PROBLEM TO WORK ON = Set down exactly the lines below between the line holding "100% (2016) |" and the line holding "world: 173 |", inclusive; no other line belongs in the answer.

Records from a data collection
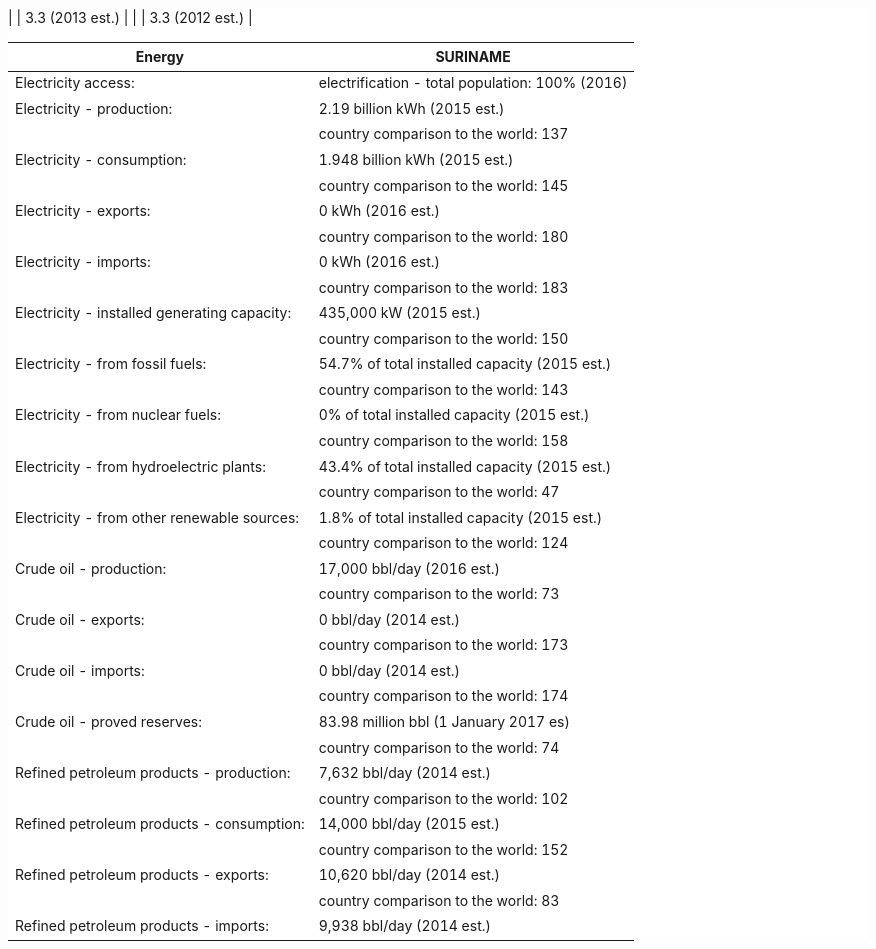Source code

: | | 3.3 (2013 est.) |
| | 3.3 (2012 est.) |

| Energy | SURINAME |
| --- | --- |
| Electricity access: | electrification - total population: 100% (2016) |
| Electricity - production: | 2.19 billion kWh (2015 est.) |
| | country comparison to the world: 137 |
| Electricity - consumption: | 1.948 billion kWh (2015 est.) |
| | country comparison to the world: 145 |
| Electricity - exports: | 0 kWh (2016 est.) |
| | country comparison to the world: 180 |
| Electricity - imports: | 0 kWh (2016 est.) |
| | country comparison to the world: 183 |
| Electricity - installed generating capacity: | 435,000 kW (2015 est.) |
| | country comparison to the world: 150 |
| Electricity - from fossil fuels: | 54.7% of total installed capacity (2015 est.) |
| | country comparison to the world: 143 |
| Electricity - from nuclear fuels: | 0% of total installed capacity (2015 est.) |
| | country comparison to the world: 158 |
| Electricity - from hydroelectric plants: | 43.4% of total installed capacity (2015 est.) |
| | country comparison to the world: 47 |
| Electricity - from other renewable sources: | 1.8% of total installed capacity (2015 est.) |
| | country comparison to the world: 124 |
| Crude oil - production: | 17,000 bbl/day (2016 est.) |
| | country comparison to the world: 73 |
| Crude oil - exports: | 0 bbl/day (2014 est.) |
| | country comparison to the world: 173 |
| Crude oil - imports: | 0 bbl/day (2014 est.) |
| | country comparison to the world: 174 |
| Crude oil - proved reserves: | 83.98 million bbl (1 January 2017 es) |
| | country comparison to the world: 74 |
| Refined petroleum products - production: | 7,632 bbl/day (2014 est.) |
| | country comparison to the world: 102 |
| Refined petroleum products - consumption: | 14,000 bbl/day (2015 est.) |
| | country comparison to the world: 152 |
| Refined petroleum products - exports: | 10,620 bbl/day (2014 est.) |
| | country comparison to the world: 83 |
| Refined petroleum products - imports: | 9,938 bbl/day (2014 est.) |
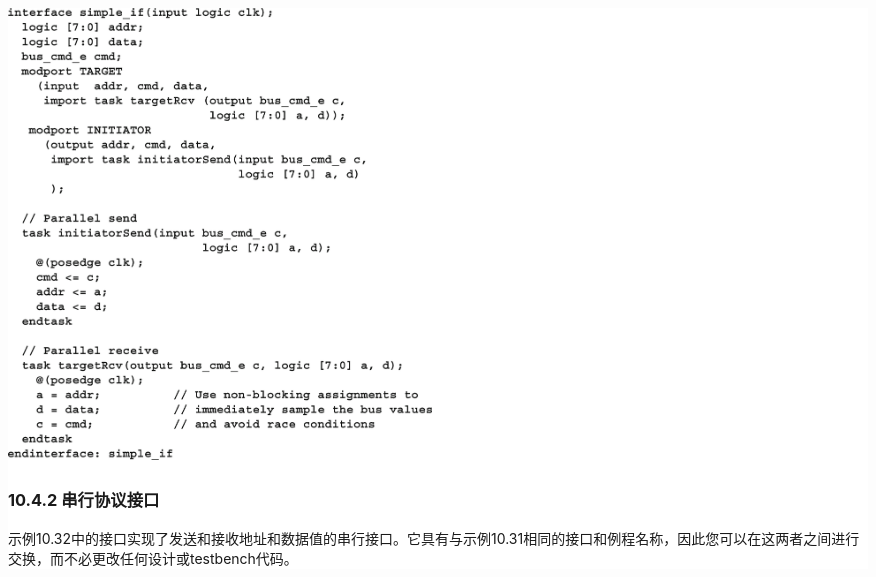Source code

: <img src="..\media\ch10_image35.png" style="width:4.41745in;height:4.71333in" />

### 10.4.2 串行协议接口

 示例10.32中的接口实现了发送和接收地址和数据值的串行接口。它具有与示例10.31相同的接口和例程名称，因此您可以在这两者之间进行交换，而不必更改任何设计或testbench代码。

RESPONSE =
| Electricity access: | electrification - total population: 100% (2016) |
| Electricity - production: | 2.19 billion kWh (2015 est.) |
| | country comparison to the world: 137 |
| Electricity - consumption: | 1.948 billion kWh (2015 est.) |
| | country comparison to the world: 145 |
| Electricity - exports: | 0 kWh (2016 est.) |
| | country comparison to the world: 180 |
| Electricity - imports: | 0 kWh (2016 est.) |
| | country comparison to the world: 183 |
| Electricity - installed generating capacity: | 435,000 kW (2015 est.) |
| | country comparison to the world: 150 |
| Electricity - from fossil fuels: | 54.7% of total installed capacity (2015 est.) |
| | country comparison to the world: 143 |
| Electricity - from nuclear fuels: | 0% of total installed capacity (2015 est.) |
| | country comparison to the world: 158 |
| Electricity - from hydroelectric plants: | 43.4% of total installed capacity (2015 est.) |
| | country comparison to the world: 47 |
| Electricity - from other renewable sources: | 1.8% of total installed capacity (2015 est.) |
| | country comparison to the world: 124 |
| Crude oil - production: | 17,000 bbl/day (2016 est.) |
| | country comparison to the world: 73 |
| Crude oil - exports: | 0 bbl/day (2014 est.) |
| | country comparison to the world: 173 |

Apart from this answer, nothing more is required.